Críticas viraram quase crime, decisões não podem ser questionadas e qualquer contestação é tratada como ameaça à democracia.
Enquanto isso, o cidadão comum segue sem defesa, pagando imposto e assistindo calado a esse espetáculo de poder sem freio.
Agora, o governo Lula dá mais um passo nessa blindagem.
A Advocacia-Geral da União decidiu insistir na Justiça dos Estados Unidos para que seja arquivada, de forma definitiva, a ação movida pela Rumble e pela Trump Media contra Alexandre de Moraes.
O que era um processo apresentado, segundo as empresas, contra o ministro em caráter pessoal, o Brasil resolveu abraçar como se fosse contra o próprio Estado brasileiro.

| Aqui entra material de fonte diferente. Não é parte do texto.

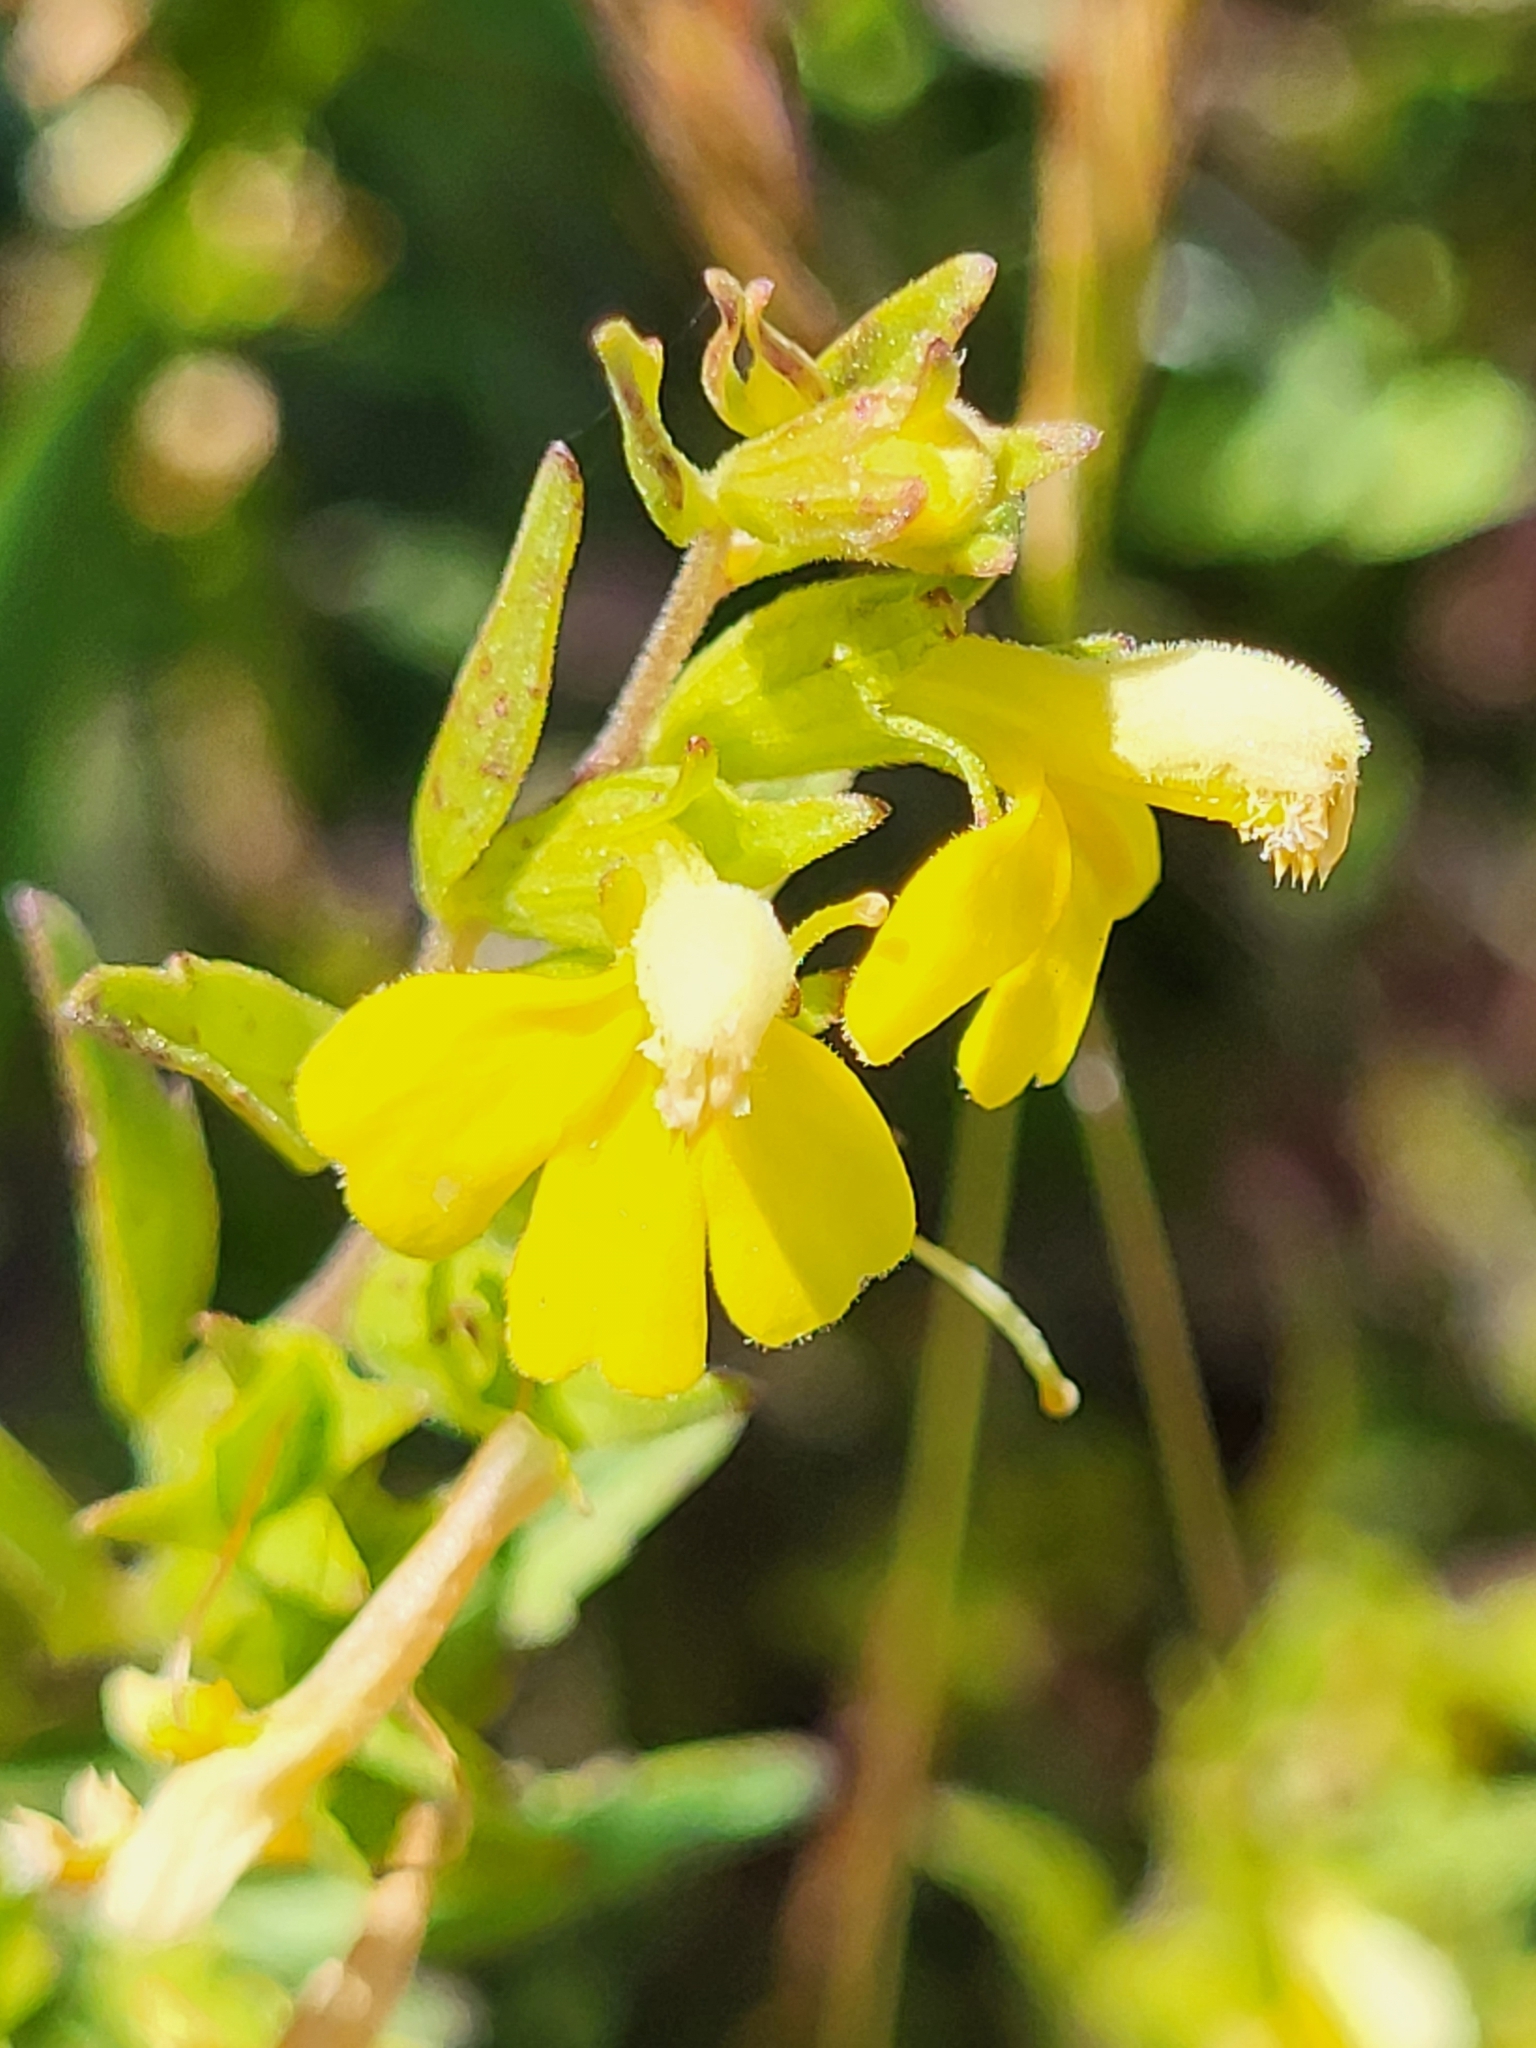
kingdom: Plantae
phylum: Tracheophyta
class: Magnoliopsida
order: Lamiales
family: Orobanchaceae
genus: Odontites
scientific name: Odontites hollianus
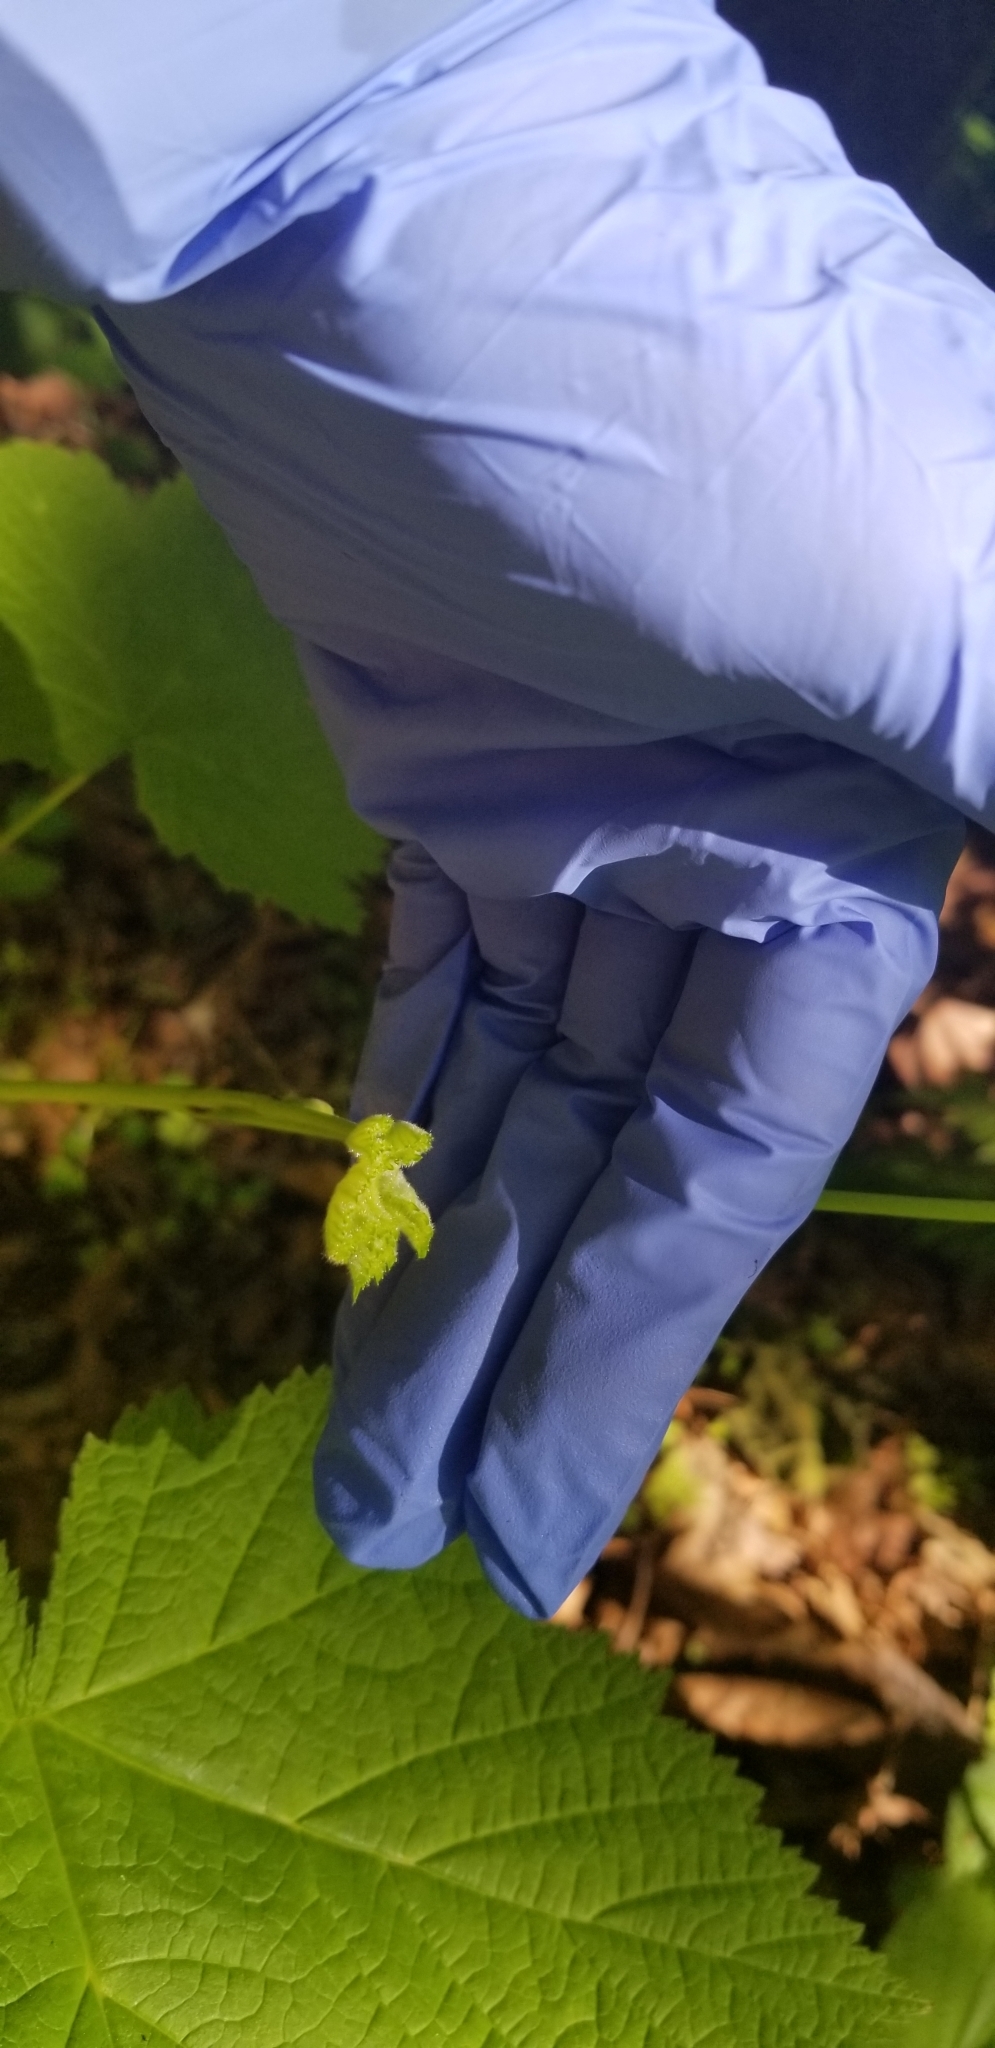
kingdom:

Por que o governo defende tanto Moraes?
Porque trata qualquer crítica a ele como ataque ao regime, confundindo propositalmente pessoa e instituição, e usando a máquina pública para protegê-lo.
Quem paga essa conta toda?
A AGU argumenta que, na prática, a ação atinge o Estado, porque questiona decisões judiciais de Moraes, referendadas por outros ministros do STF, e invoca a lei de imunidade soberana dos Estados estrangeiros nos EUA.
Ou seja, o recado é claro: mexeu com Moraes, mexeu com o Brasil.
Mas quando é a esquerda, artistas engajados ou aliados do governo atacando conservadores e censurando vozes de direita, alguém vê essa mesma pressa em defender liberdade de expressão?
Onde fica a liberdade de expressão?
As empresas alegam que as ordens sigilosas de Moraes violam a Primeira Emenda americana ao mandar bloquear contas no exterior, mas o governo brasileiro ignora o debate e só corre para calar o processo.
Por que tanta pressa em arquivar?
Enquanto isso, o brasileiro assiste, cansado, a mais um capítulo em que o Estado se move rápido, gasta alto e se mobiliza inteiro para proteger um ministro, mas é lento, seletivo e omisso quando se trata de defender o cidadão comum e a direita perseguida.